Читаем Лебединый клик полностью

Старик не сказал мне ни слова. Он неторопливо осмотрел лодку, бросил в нее котомку и вскоре, бесшумно орудуя веслом, скрылся среди затопленного черемушника. Я так и не разглядел его лица. Какое там лицо, если он ни разу не показал глаз.

Как я жалел вечером, что не постарался заглянуть в них. Но откуда я мог знать, что услышу этот рассказ…

* * *

Его разбудила кукушка. Первая кукушка в ту весну. Было прохладно. Собака, выбираясь за порог, оттолкнула дверь — она так и осталась полуоткрытой. Над озером, над болотами еще полз туман, сквозь него сиротливо проглядывала почерневшая прошлогодняя осока. А вершины сосен позади избушки уже пригрело солнце.

Он знал это. Он знал здесь все на десятки верст вокруг. И глухое озеро с топкими берегами, и леса возле него. Знал, что творится поблизости в любой час дня и ночи.

Семь лет назад срубил старик избушку и остался жить в ней один. До ближайшей, тоже затерянной в лесах, деревни целый день маетного пути. Лишь чуть заметная стежка хоронилась среди мшистых кочек, зарослей багульника, изопревших пней и валежин.

Сначала он думал прожить здесь полгода — год. В далеком озере, куда почти никто не ходил, было много рыбы. Ее можно солить, вялить, а зимой еще проще — морозить. Время от времени выносить к людям и продавать. Его привлекали деньги и только деньги. Хотелось скопить побольше и тогда вернуться в поселок лесорубов, где жил единственный близкий человек — сын.

Ушел ненадолго, да так и застрял. Началась война, и жить по деревням стало голодно. Нет, старик не скрывался от армии, ему было далеко за пятьдесят. Просто здесь он был полным хозяином, всегда сыт, всегда с выручкой. Озеро казалось ему собственным полем, с которого когда хочешь знай себе снимай никем не сеянный урожай…

Старик лежал на нарах и слушал кукушку. Она растревожила его сон. Она куковала и куковала, лишь изредка делая передышки. Тогда он повернулся всклокоченной бородой к двери и хрипло спросил:

— Сколько мне вековать-то еще, а? — И прислушался.

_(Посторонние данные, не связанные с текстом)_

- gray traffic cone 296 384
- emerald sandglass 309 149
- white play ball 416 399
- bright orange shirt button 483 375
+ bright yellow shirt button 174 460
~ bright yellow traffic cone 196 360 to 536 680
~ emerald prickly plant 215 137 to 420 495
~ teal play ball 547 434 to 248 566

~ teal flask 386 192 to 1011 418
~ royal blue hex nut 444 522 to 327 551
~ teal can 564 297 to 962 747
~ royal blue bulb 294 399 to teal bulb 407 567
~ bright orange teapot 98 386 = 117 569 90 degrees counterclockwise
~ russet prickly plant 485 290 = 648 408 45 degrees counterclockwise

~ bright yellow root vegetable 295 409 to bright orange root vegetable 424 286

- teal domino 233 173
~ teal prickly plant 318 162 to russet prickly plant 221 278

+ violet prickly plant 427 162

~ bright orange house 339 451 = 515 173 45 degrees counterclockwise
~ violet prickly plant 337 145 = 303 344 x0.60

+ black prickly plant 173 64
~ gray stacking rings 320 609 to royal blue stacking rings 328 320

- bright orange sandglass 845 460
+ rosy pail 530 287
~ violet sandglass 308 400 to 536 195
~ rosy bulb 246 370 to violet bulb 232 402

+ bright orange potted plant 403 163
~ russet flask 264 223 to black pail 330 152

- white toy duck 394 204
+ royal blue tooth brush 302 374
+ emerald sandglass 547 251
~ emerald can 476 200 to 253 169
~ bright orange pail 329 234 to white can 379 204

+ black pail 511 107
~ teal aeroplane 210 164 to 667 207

Кукушка вытолкнула одинокое «ку-ку» и поперхнулась.

Наступила тишина. Только надоедливо скрипели в глубине стен древоточцы.

Он помрачнел. Кость больной ноги, казалось, замозжила сильнее. Глаза защипало, словно он впервые вдохнул этот кислый запах нечистых лосиных шкур. Последнее время он боялся тишины и приступов внезапной тоски. Ему вдруг захотелось услышать человеческий голос. Ведь у него уже давно никто не был, да и сам он даже в ближайшую деревню не ходил с осени. Всю зиму болела нога, и старик боялся замерзнуть по дороге.

— Может, к сыну мне, а? — совсем тихо сказал он и отвернулся к стенке.

Кукушка молчала. Да старик ничего и не ждал от нее. Он понял, что ему надо уходить отсюда, и теперь уже думал о потайном дупле, о берестяной коробке, набитой тугими пачками денег.

Их было много, больше сорока тысяч. И все мелкими бумажками: у кого по бедным лесным деревням ведутся крупные деньги? Редко-редко попадали старику красненькие тридцатки, и все их он знал наперечет. У каждой помнил все изъяны: истертый уголок, глубокую складку, чернильное пятно, надрыв.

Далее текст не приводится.